Document images with source code:

════════

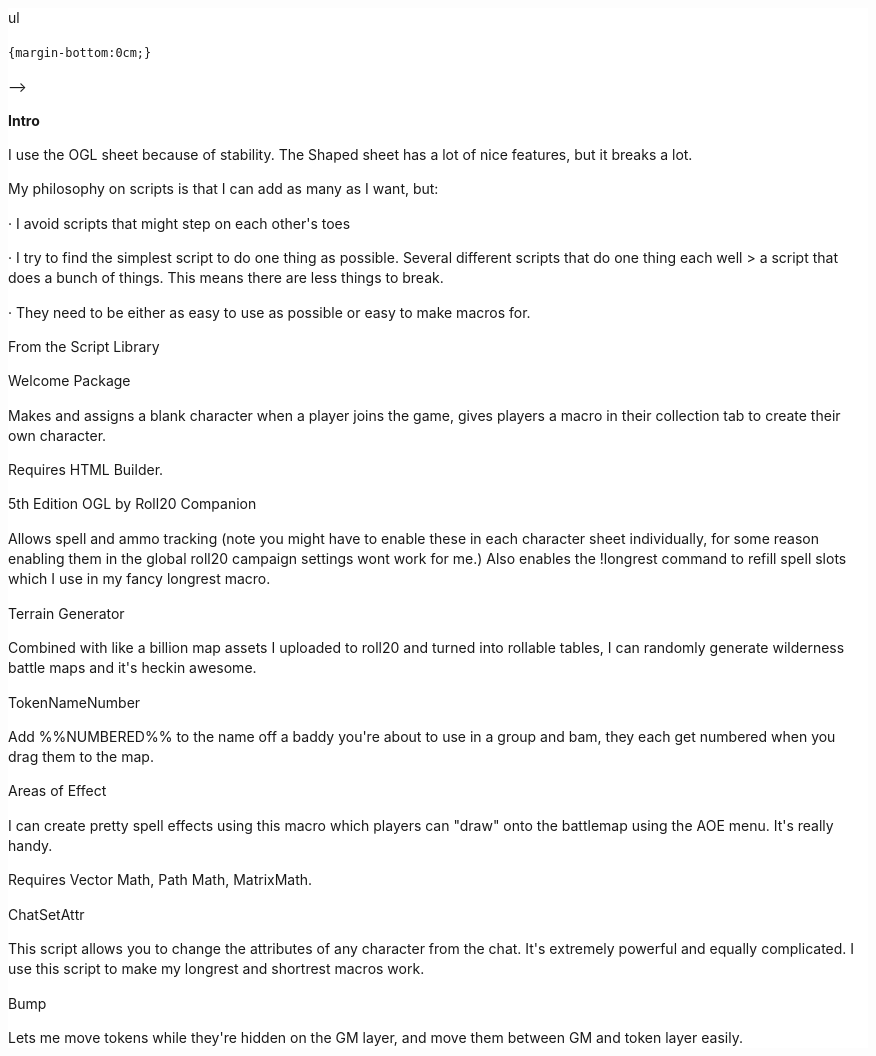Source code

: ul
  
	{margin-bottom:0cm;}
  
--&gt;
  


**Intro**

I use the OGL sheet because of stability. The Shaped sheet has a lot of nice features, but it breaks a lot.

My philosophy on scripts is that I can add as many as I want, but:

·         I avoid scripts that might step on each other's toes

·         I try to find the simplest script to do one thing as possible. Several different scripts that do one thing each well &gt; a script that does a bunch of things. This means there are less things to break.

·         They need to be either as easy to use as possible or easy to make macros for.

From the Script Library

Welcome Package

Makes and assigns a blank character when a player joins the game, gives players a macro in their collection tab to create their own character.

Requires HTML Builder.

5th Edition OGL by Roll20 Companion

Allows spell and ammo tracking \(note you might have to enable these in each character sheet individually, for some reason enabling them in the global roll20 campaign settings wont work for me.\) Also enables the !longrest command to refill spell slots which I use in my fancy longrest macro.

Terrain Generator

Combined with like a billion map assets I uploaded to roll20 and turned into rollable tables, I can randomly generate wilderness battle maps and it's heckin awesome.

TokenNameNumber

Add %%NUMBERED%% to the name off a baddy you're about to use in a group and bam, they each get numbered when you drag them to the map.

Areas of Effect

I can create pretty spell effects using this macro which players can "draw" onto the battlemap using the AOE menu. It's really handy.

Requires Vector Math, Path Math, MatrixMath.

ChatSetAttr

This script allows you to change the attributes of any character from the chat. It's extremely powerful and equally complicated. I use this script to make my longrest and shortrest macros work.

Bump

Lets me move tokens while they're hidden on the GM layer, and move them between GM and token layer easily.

════════

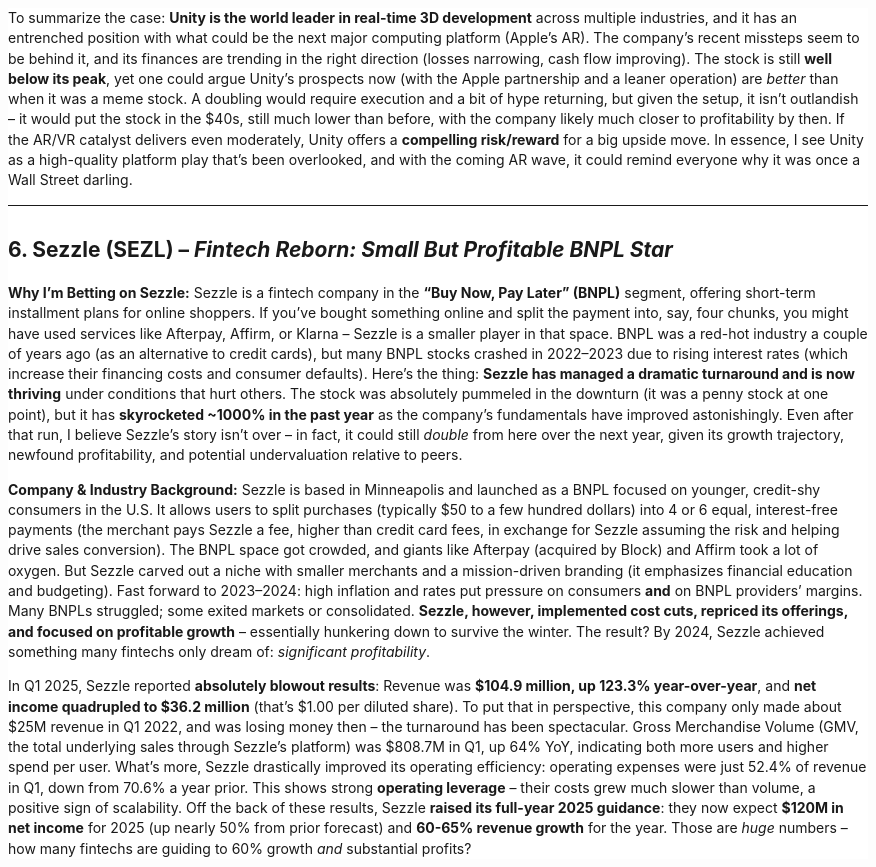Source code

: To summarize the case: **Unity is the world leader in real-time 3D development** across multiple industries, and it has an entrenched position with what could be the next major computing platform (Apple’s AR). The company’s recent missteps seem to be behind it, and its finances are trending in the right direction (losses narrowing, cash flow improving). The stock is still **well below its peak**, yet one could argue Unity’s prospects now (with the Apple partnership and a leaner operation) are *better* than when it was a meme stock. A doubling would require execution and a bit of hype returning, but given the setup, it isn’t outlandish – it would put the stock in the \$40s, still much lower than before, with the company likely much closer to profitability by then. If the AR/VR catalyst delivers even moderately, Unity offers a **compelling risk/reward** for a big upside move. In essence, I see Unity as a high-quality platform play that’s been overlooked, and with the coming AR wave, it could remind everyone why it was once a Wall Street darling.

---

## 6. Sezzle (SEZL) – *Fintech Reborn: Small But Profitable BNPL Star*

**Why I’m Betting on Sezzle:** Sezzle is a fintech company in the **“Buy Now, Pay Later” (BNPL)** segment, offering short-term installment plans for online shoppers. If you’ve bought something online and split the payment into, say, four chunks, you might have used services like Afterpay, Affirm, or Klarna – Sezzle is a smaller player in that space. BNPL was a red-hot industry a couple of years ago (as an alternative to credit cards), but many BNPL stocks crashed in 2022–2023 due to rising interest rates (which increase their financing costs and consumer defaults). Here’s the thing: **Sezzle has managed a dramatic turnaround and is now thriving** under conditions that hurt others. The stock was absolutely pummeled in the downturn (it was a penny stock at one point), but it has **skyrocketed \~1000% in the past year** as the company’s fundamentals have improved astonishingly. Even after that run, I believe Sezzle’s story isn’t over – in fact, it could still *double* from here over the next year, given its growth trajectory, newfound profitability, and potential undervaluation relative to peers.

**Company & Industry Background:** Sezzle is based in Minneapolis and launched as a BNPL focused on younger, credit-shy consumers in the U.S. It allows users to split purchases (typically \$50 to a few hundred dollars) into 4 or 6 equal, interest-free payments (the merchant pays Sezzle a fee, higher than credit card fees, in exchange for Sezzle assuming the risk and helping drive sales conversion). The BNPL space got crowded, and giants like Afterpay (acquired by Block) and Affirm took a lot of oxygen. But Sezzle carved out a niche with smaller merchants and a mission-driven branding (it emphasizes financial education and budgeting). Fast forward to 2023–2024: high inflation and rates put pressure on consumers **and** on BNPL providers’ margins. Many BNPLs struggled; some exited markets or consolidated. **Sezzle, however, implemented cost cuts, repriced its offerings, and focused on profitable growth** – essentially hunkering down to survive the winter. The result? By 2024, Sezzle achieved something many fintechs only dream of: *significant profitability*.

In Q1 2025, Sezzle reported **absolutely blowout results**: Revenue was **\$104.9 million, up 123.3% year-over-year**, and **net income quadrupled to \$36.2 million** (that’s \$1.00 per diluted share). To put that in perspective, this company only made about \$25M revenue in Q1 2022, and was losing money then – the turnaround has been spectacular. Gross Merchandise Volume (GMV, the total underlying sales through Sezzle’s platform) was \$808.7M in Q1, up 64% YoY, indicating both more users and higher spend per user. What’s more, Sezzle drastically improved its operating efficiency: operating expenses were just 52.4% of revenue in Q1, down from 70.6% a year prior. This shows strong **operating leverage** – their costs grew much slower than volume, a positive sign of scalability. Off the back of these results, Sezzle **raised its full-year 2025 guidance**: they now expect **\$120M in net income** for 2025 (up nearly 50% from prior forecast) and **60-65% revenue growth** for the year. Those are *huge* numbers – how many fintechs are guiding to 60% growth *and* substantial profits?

════════

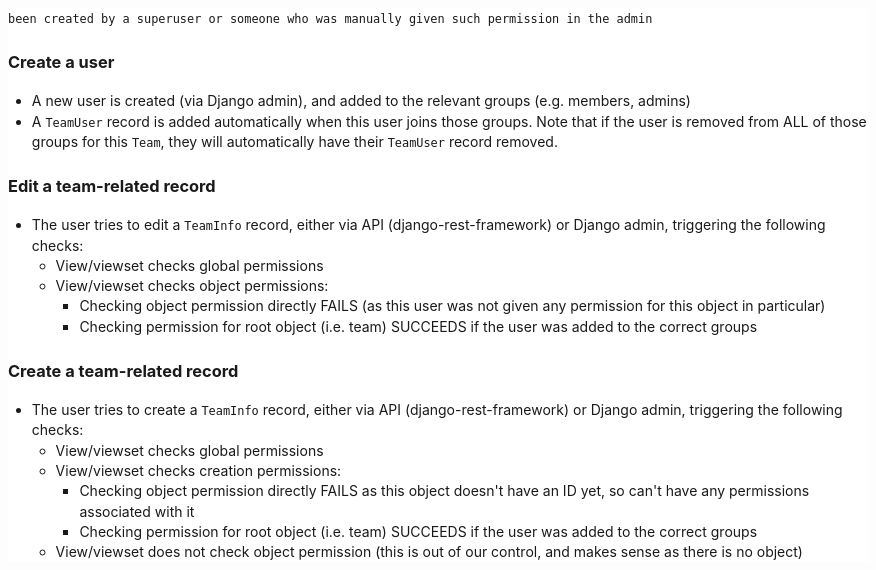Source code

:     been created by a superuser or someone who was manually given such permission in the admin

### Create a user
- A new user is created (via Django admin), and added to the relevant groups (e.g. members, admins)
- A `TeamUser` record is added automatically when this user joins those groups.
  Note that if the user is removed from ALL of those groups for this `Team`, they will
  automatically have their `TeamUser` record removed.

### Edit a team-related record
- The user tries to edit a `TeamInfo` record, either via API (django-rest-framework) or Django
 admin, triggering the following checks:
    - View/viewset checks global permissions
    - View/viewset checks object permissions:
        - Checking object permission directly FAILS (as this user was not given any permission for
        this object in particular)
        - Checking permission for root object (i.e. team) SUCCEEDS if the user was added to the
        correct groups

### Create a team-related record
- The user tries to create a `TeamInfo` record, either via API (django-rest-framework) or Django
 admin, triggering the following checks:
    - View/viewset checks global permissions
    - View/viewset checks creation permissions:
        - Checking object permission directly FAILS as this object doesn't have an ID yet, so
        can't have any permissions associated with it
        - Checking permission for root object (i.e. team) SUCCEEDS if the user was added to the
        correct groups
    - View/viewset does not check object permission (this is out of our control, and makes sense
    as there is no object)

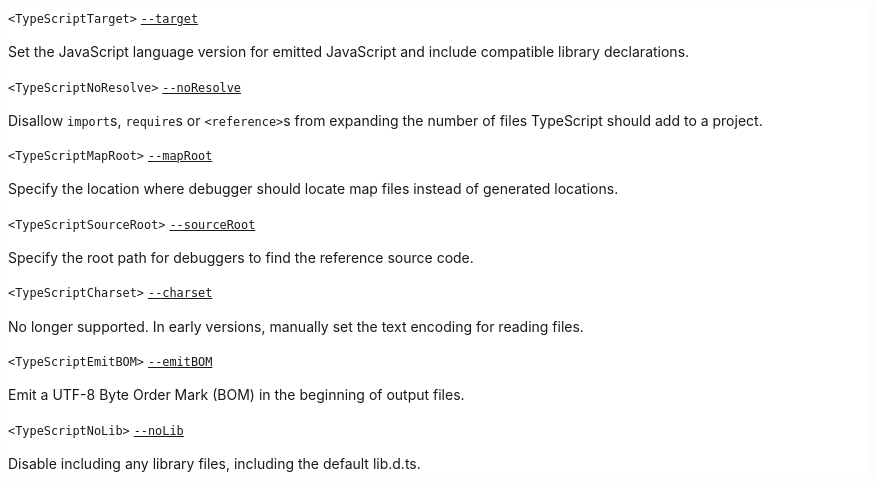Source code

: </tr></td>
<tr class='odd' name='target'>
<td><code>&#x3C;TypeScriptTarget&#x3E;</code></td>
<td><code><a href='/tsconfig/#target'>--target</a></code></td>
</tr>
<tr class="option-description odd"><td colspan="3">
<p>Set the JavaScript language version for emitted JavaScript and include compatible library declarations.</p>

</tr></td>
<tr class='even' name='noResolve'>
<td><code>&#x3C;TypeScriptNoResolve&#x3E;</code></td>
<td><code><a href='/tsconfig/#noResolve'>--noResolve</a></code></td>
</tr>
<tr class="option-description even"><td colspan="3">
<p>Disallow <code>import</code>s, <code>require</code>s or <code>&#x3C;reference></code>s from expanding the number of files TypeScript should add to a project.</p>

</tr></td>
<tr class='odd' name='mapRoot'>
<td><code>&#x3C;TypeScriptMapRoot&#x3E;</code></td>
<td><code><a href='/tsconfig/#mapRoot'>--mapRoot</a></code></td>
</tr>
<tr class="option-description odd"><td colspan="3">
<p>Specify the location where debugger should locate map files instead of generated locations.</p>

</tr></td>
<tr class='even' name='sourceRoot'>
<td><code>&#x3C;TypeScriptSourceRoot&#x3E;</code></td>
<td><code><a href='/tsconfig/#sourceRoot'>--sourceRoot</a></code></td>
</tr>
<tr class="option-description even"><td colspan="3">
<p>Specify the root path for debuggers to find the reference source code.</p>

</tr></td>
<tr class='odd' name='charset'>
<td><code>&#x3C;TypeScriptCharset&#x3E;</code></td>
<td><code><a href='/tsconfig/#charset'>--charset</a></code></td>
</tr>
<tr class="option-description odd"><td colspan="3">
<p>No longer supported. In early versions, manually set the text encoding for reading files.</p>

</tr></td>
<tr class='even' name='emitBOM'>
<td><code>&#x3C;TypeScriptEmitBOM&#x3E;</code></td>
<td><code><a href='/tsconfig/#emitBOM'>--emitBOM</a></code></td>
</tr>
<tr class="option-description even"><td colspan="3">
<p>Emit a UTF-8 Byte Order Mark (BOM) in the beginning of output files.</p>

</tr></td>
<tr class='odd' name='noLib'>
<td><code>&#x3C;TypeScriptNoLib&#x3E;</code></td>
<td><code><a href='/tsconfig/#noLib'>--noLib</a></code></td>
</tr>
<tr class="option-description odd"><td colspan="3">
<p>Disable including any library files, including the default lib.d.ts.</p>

════════

Every line above that has the string "reference" needs to be copied.

<p>Disallow <code>import</code>s, <code>require</code>s or <code>&#x3C;reference></code>s from expanding the number of files TypeScript should add to a project.</p>
<p>Specify the root path for debuggers to find the reference source code.</p>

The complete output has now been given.